‘Drink is a terrible thing, John. Almost everything begins with drinking. I have known it poison more lives than anything else in the world. If I had to choose, I think I would rather that a child of mine should murder some one outright than take to drink, for in that case there is no telling how many he might murder—all that loved him—and himself as well as the rest.’
‘You need not tell me, grandmamma; no one can hate it more than I.’
‘I hope so. I hope so, dear! You have never seen anything all your life that could incline you in any such way, have you, John? But remember you have never been in any temptation—and till one is in temptation one can never tell what may happen. I think, my dear, we will go home.’

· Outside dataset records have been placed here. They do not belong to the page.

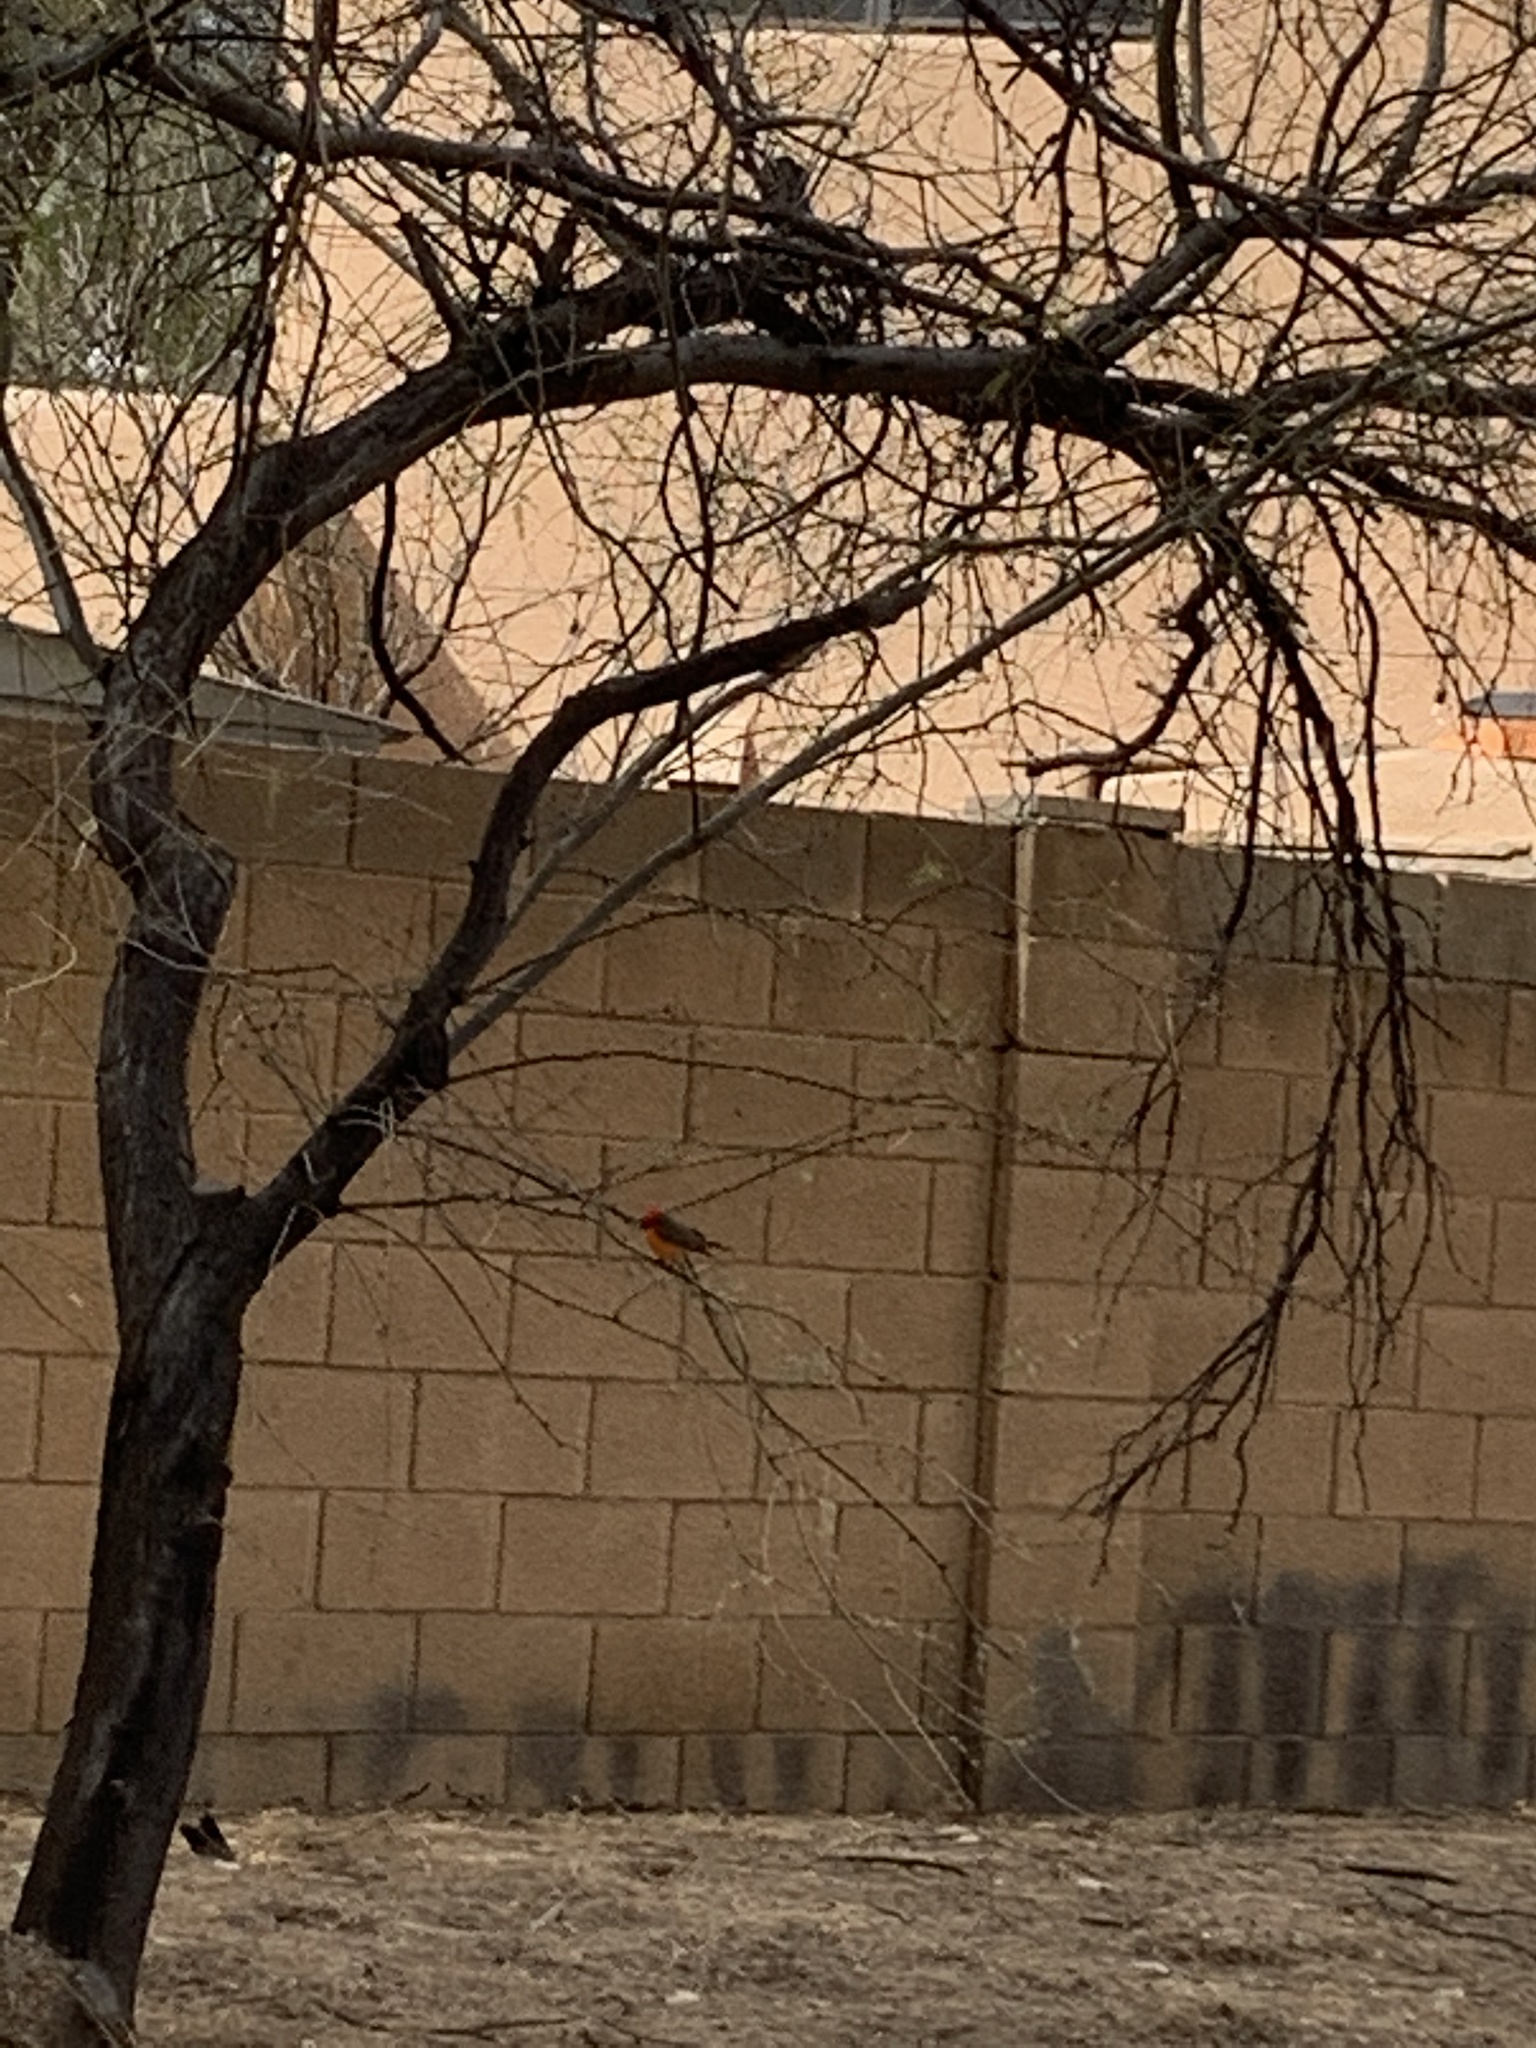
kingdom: Animalia
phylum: Chordata
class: Aves
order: Passeriformes
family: Tyrannidae
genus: Pyrocephalus
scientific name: Pyrocephalus rubinus
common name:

They had many little conversations of this kind. The old lady would begin upon any subject, it did not matter what, and then by degrees she would come to this:
‘I have seen so much in my life. I have seen many young people grow up everything that could be wished, as you have done, John; and then, as soon as they came into temptation, they have gone astray. Nobody knows till he has been tried: and it is not the disagreeable ones, the ones that you would dislike, that go: sometimes the very nicest, John—those that are the kindest, the tenderest. That is a great mystery. None of us can fathom it.’
‘It does seem very strange,’ said the attentive boy, listening at once out of respect and out of the cheerful curiosity of his age, often with a sense that he knew better, but far too considerate and kind, as well as conscious of the fitness of things, to let her see this. She had seen so much: and yet to one who had begun to know a little philosophy and a number of books, how little it seemed that grandmamma could know.
‘Oh! it’s very strange,’ she said. ‘I’ve lain in bed for hours thinking of it, and I’ve gone about the house for days thinking of it, and yet I never come any nearer. Do you remember what it says in the Bible, about the potter making one vessel to dishonour and another to honour? Oh! but, John, it seems sometimes more than that! It seems as if He took the vessels that had been made for honour, and dashed them down on the ground and let them all break into shreds and miserable fragments. You can’t think what it is to stand and look on at that, and be able to do nothing, nothing!’
John was sitting by the side of her sofa: for they had come in: and he saw with wonder, yet great respect, that the tears had come to her eyes.
‘But, surely, grandmamma,’ he said, seriously, ‘it must be their own fault.’
‘Oh! yes, my dear, no doubt it must be their own fault,’ she said, and put up her handkerchief to her eyes, and for a moment could not speak. The boy sat by her side, greatly touched by her emotion and wondering who it might be of whom she was thinking: for he felt that it could not be only the general question that went so much to the old lady’s heart. But he felt inclined to speak to her seriously, and reason with her, and say to her that no one could be forced to go wrong, that the people who did so must do it because they liked it, because they had no self-control, or wanted something in their constitutions: and that it was wrong to blame Providence or even human nature for what was their own individual fault. He only did not say this because he was so respectful and kind, and the sight of her silent crying—although, indeed, at her age, an old lady is easily moved to tears—went to his heart.